## Input data:
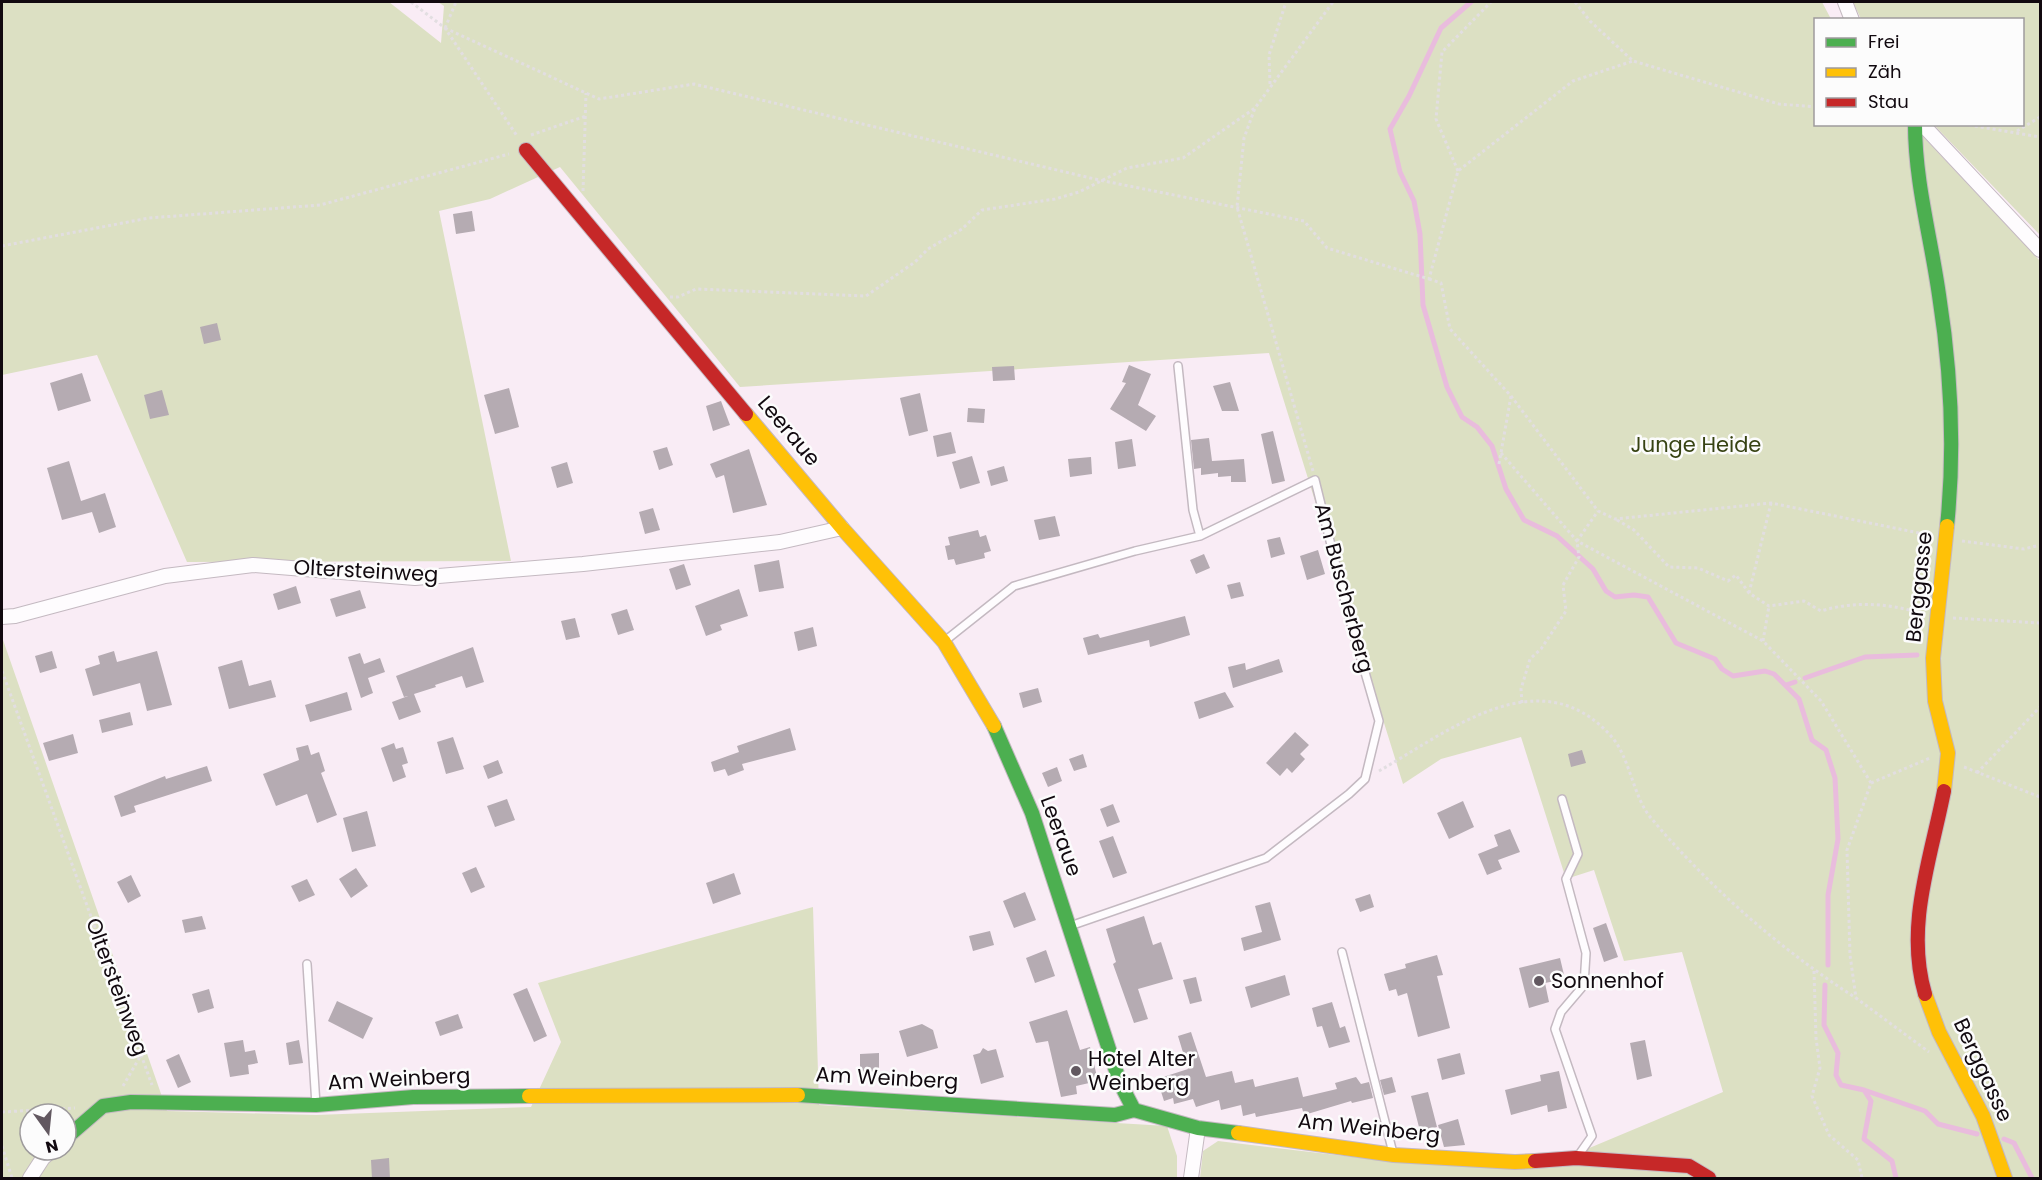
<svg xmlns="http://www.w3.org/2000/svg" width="2042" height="1180" font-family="Poppins,sans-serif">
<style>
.green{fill:#dce0c3;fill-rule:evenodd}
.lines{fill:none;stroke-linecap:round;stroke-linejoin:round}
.stream{stroke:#e9bcdd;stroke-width:5}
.building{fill:#b5abb2}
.lane-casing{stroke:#c4b9c1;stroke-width:10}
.street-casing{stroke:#c4b9c1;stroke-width:16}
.fast-casing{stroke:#c4b9c1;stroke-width:16}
.slow-casing{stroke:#c4b9c1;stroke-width:16}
.jam-casing{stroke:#c4b9c1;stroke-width:16}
.path{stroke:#e2dee1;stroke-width:3;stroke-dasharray:3 3;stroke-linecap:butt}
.lane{stroke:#fefcfe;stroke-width:7}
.street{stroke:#fefcfe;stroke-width:14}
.fast{stroke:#4caf50;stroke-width:14}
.slow{stroke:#ffc107;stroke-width:14}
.jam{stroke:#c62828;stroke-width:14}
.poi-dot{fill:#625860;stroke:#fcfcfc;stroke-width:2}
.labels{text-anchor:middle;stroke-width:5;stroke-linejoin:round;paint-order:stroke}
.street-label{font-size:21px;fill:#11090f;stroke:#fcfcfc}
.park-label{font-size:21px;fill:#374313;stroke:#fcfcfc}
.poi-label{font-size:21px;fill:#11090f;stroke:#fcfcfc;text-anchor:start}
</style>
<rect width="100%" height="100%" fill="#f9ecf5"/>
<path class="green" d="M2,2H389L441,43L444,6L438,2H1822L1831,19L1816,20V124L1912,125L2040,261V1178H1200L1203,1151L1218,1141L1387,1161L1575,1154L1723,1092L1682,952L1624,961L1594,870L1566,879L1521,737L1441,759L1403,784L1269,353L740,387L560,167L490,199L439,211L511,561L187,562L97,355L2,375Z
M1853,2H2040V235L1934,125L2022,124V20L1861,19Z
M2,637L167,1111L316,1115L531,1107L561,1042L538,983L813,907L819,1105L1167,1126L1177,1156V1178H2ZM30,1114H66V1150H30Z"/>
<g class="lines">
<path class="stream" d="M1471,2L1441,28L1409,96L1390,129L1400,172L1414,201L1420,234L1423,305L1447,387L1462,417L1477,427L1492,446L1506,489L1524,520L1557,536L1593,569L1606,591L1615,597L1634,595L1648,597L1676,643L1715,659L1722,669L1733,676L1765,671L1774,674L1799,699L1812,740L1826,750L1835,778L1838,839L1828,895V965
M1805,678L1865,657L1917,655
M1786,685L1795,682
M1825,985L1824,1025L1838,1053L1836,1075L1841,1085L1864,1090L1871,1101L1864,1139L1892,1161L1896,1178
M1864,1090L1925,1111L1938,1124L1977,1134
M2004,1139L2014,1143L2032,1178"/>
</g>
<path class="building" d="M472,211L475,231L456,234L453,214Z
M217,323L221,340L204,344L200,327Z
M1129,365L1151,374L1138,405L1156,416L1146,431L1110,409L1126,383L1122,382Z
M1014,366L1015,380L993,381L992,367Z
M82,373L91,401L58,411L50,383Z
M1230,382L1239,411H1222L1213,386Z
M509,388L519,427L495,434L484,395Z
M162,390L169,415L150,419L144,395Z
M920,393L928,431L909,436L900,398Z
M721,401L730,425L713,431L706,406Z
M968,408L985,409L984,423L967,422Z
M1273,431L1285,481L1272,484L1261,434Z
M951,432L956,453L937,457L933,436Z
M1209,438L1212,461L1244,459L1246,482H1231V476L1218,477V473L1201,475V468L1194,469L1191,440Z
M1132,439L1136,466L1118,469L1115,442Z
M667,447L673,465L659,470L653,451Z
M749,449L767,505L733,513L724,475L716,478L710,464Z
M972,456L980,483L960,489L952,462Z
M1091,457L1092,474L1070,477L1068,459Z
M69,461L81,501L105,493L116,527L99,533L92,512L62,520L47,468Z
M567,462L573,483L557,488L551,467Z
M1004,466L1008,481L991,486L987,471Z
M653,508L660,530L645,534L639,512Z
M1055,516L1060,536L1039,540L1034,520Z
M978,530L980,537L986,535L991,551L984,553L985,558L956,565L954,559L948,560L945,546L950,545L948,537Z
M1280,537L1285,554L1271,558L1267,540Z
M1318,550L1325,574L1307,580L1300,556Z
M1204,554L1210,568L1196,574L1190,560Z
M779,560L784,588L759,592L754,565Z
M684,564L691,585L676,590L669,569Z
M1240,582L1244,596L1231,599L1227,585Z
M296,586L301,603L278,610L273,594Z
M739,589L748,616L720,625L722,630L706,636L695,606Z
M360,590L366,608L336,617L330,599Z
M627,609L634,630L618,635L611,614Z
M1185,616L1190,635L1150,647L1149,640L1088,655L1083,638L1098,634L1100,638Z
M575,618L580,637L566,640L561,621Z
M813,627L817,646L798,651L794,632Z
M473,647L484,682L466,688L462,676L435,685L436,687L414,694L421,712L399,720L392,702L408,696L404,697L396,676Z
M52,651L57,668L40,673L35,656Z
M114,651L117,662L157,651L172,705L147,711L140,683L93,696L85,669L100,664L98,656Z
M360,653L364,664L380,658L385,672L368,678L373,693L361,698L348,657Z
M1279,659L1283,672L1233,688L1228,667L1245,663L1246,670Z
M242,660L249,686L271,680L276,697L229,709L218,667Z
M1038,688L1042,702L1023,708L1019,693Z
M347,692L352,710L310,722L305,705Z
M1225,692L1234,707L1199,719L1194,702Z
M130,712L133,725L102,733L99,720Z
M790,728L796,750L742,764L744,770L728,776L725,769L714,772L711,762L739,752L737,746Z
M1295,732L1309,745L1300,754L1305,759L1292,773L1287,768L1280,776L1266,763Z
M73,734L78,753L49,761L43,743Z
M453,737L464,769L446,774L437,742Z
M394,743L396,749L403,747L408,763L402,765L406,777L393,782L381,748Z
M308,745L311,755L319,752L325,771L321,773L337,815L317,823L307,794L276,806L263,774L299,760L296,748Z
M1582,750L1586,763L1571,767L1568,754Z
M1083,754L1087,767L1074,771L1069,759Z
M498,760L503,773L488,779L483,766Z
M207,766L212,781L134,806L136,812L121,817L114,796L165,776L166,779Z
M1057,767L1062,781L1048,787L1042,773Z
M507,799L515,820L495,827L487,806Z
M1463,801L1474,827L1449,839L1437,813Z
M1113,804L1120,822L1107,827L1100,809Z
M367,811L376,846L352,852L343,818Z
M1510,829L1520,852L1498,860L1502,869L1487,875L1478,854L1498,846L1494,835Z
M1113,836L1127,873L1113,878L1099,841Z
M476,867L485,887L471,893L462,873Z
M356,868L368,886L351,898L339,879Z
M734,873L741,894L713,904L706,883Z
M131,875L141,896L128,903L117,882Z
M307,879L315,895L299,902L291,886Z
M1025,892L1036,920L1014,928L1003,901Z
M1370,894L1374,907L1360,912L1355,899Z
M1270,902L1281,940L1244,951L1241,938L1262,932L1255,906Z
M202,916L206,929L185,933L182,920Z
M1144,916L1153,945L1161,942L1173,979L1138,989L1148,1019L1134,1023L1113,964L1116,962L1106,929Z
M1606,923L1618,957L1604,962L1593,928Z
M990,931L994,945L973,951L969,936Z
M1046,950L1055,976L1035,983L1026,958Z
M1437,955L1443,975L1437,976L1450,1028L1418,1037L1407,993L1398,996L1396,989L1389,991L1384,974L1406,968L1405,964Z
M1560,958L1565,979L1545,983L1549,1002L1529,1008L1519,968Z
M1285,975L1290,995L1251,1008L1245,987Z
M1196,977L1202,1001L1190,1004L1183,980Z
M527,988L547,1036L534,1042L513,994Z
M209,989L214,1008L198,1013L192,994Z
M337,1001L373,1018L363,1039L328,1021Z
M1332,1002L1340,1028L1345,1026L1350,1042L1329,1048L1322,1026L1317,1027L1312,1008Z
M1067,1010L1080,1050L1090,1047L1098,1081L1076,1086L1077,1094L1061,1097L1048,1041L1036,1043L1029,1022Z
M458,1014L463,1028L440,1036L435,1022Z
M922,1024L933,1030L938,1048L907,1057L899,1031Z
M1191,1032L1206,1077L1232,1071L1235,1083L1253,1079L1255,1087L1298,1077L1303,1097L1337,1089L1335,1083L1356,1077L1361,1084L1369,1082L1373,1098L1352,1103L1351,1101L1304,1115L1302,1108L1256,1117L1255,1113L1243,1116L1241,1105L1221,1110L1219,1100L1196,1107L1193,1099L1174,1104L1173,1098L1164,1101L1157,1079L1188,1069L1178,1036Z
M243,1040L245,1052L255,1050L258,1063L248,1065L249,1074L230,1077L224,1043Z
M299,1040L303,1063L289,1065L286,1043Z
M1645,1040L1652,1076L1637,1080L1630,1043Z
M983,1048L988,1051L996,1049L1004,1077L981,1084L973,1055L980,1053Z
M879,1053V1074H860V1054Z
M1460,1053L1465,1074L1442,1080L1437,1059Z
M179,1054L191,1082L178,1088L166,1060Z
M1559,1071L1567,1108L1548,1112L1547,1105L1511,1115L1505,1090L1541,1081L1540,1075Z
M1392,1077L1396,1092L1384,1095L1380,1080Z
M1428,1092L1437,1127L1420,1131L1411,1096Z
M1458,1119L1465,1145L1444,1147L1438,1125Z
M389,1158L390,1179H372L371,1160Z"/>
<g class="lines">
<g class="lane-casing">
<path id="lane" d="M1178,366L1193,510L1200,536
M946,640L1014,586L1135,551L1200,536L1315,480L1347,610L1379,721L1365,779L1349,794L1266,858L1070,926
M1562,799L1578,854L1566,879L1586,953L1584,985L1561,1012L1555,1029L1592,1136L1578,1156
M1342,952L1393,1153
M307,964L316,1105"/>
</g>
<g class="street-casing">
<path id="street" d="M1845,2L1852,20
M1922,124L2040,250
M2,617L15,616L165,576L253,565L415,578L583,564L780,542L842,528
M30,1178L43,1158L52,1150
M1191,1178L1198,1128"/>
</g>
<g class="fast-casing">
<path id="fast" d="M1915,124C1915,182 1931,238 1939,295C1951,371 1955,450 1947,526
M994,726L1032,813L1120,1083L1134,1110
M798,1095L1115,1115L1134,1110L1198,1128L1238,1133
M66,1138L103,1106L131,1102L316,1105L413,1097L529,1096"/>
</g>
<g class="slow-casing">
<path id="slow" d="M746,414L842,528L944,642L994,726
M1944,791L1948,753L1935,701L1933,658L1947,526
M1925,994L1939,1032L1983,1116L2005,1178
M529,1096L798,1095
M1238,1133L1394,1155L1515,1162L1535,1161"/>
</g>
<g class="jam-casing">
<path id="jam" d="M526,150L746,414
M1925,994C1905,926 1931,858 1944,791
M1535,1161L1576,1158L1689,1166L1709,1178"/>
</g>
<path class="path" d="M411,2L445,28L517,136
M1575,2L1590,21L1633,61L1779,104L1816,107
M445,28L599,99L694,84L1099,180L1304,221L1327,248L1429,279L1458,171L1573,81L1633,61
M445,28L456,2
M1270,84L1269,55L1286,2
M1963,124L2040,137
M2017,131L2040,117
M531,135L586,116
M1458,171L1436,119L1442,52L1491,2
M583,191L586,93
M2,246L149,218L320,205L509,154
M1429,279L1441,283L1450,329L1511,396L1598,511L1615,519L1771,503L1929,535
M670,297H678L696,289L866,296L915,262L928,249L962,229L982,210L1055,199L1079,192L1127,168L1183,158L1255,108
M1501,453L1577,541L1763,641L1821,701L1871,783L1847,850L1850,955L1856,998L1929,1052
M1499,464L1511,396
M1313,471L1237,207L1244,138L1255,108L1333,2
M1617,520L1634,530L1669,567L1698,568L1728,581L1736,575L1749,593L1769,606L1804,601L1821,611C1854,601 1887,603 1920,613
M1962,541L2024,549L2040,545
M1749,593L1771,503
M1953,618L2040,623
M1763,641L1769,606
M2,671L152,1085
M1522,703L1521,689L1530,659L1541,649L1566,611L1563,585L1579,557L1577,541L1598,511
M1964,767L2040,797
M1379,771C1449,731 1540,657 1611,736C1630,757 1633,797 1651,818C1709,887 1781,950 1856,998
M1977,773L2040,707
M1871,783L1930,758
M1814,971L1816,1038L1820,1068L1812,1096L1829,1135L1858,1160L1862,1178
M123,1086L141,1055
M2,1112L75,1108
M2,1146L12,1178"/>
<use href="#lane" class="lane"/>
<use href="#street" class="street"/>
<use href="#fast" class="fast"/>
<use href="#slow" class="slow"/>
<use href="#jam" class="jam"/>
</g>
<g class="poi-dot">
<circle cx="1539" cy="981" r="6"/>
<circle cx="1076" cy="1071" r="6"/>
</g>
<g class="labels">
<g class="street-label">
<text transform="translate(789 431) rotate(50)" y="7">Leeraue</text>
<text transform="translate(366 571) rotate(3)" y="7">Oltersteinweg</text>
<text transform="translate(1919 587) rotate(-84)" y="7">Berggasse</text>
<text transform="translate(1344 588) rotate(75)" y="7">Am Buscherberg</text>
<text transform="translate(1061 836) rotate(70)" y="7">Leeraue</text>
<text transform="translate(117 987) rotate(70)" y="7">Oltersteinweg</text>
<text transform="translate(1983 1070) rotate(65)" y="7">Berggasse</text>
<text transform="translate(887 1078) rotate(3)" y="7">Am Weinberg</text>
<text transform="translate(399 1079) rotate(-3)" y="7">Am Weinberg</text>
<text transform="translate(1369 1128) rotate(6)" y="7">Am Weinberg</text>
</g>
<g class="park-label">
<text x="1696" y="452">Junge Heide</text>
</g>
<g class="poi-label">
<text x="1551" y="988">Sonnenhof</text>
<text x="1088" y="1066">Hotel Alter<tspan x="1088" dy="24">Weinberg</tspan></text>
</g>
</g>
<rect width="2042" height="1180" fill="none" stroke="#11090f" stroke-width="6"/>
<rect x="1814" y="18" width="210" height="108" fill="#fcfcfc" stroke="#9e9b9d" stroke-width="1.5"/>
<rect x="1826" y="38" width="30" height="9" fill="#4caf50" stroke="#9e9b9d" stroke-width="1.5"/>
<text x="1868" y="48" font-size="18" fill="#11090f">Frei</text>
<rect x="1826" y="68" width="30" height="9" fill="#ffc107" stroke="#9e9b9d" stroke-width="1.5"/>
<text x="1868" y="78" font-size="18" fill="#11090f">Zäh</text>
<rect x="1826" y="98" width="30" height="9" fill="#c62828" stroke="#9e9b9d" stroke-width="1.5"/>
<text x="1868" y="108" font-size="18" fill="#11090f">Stau</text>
<g transform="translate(48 1132) rotate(165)"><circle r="28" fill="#fcfcfc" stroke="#9e9b9d" stroke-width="1.5"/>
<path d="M0-4.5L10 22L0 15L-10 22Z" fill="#625860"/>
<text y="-9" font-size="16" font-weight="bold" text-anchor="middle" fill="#11090f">N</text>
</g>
</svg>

## Aim of the task:
When a line in the material above contains the word "round", copy that line out.

## Reply:
.lines{fill:none;stroke-linecap:round;stroke-linejoin:round}
.labels{text-anchor:middle;stroke-width:5;stroke-linejoin:round;paint-order:stroke}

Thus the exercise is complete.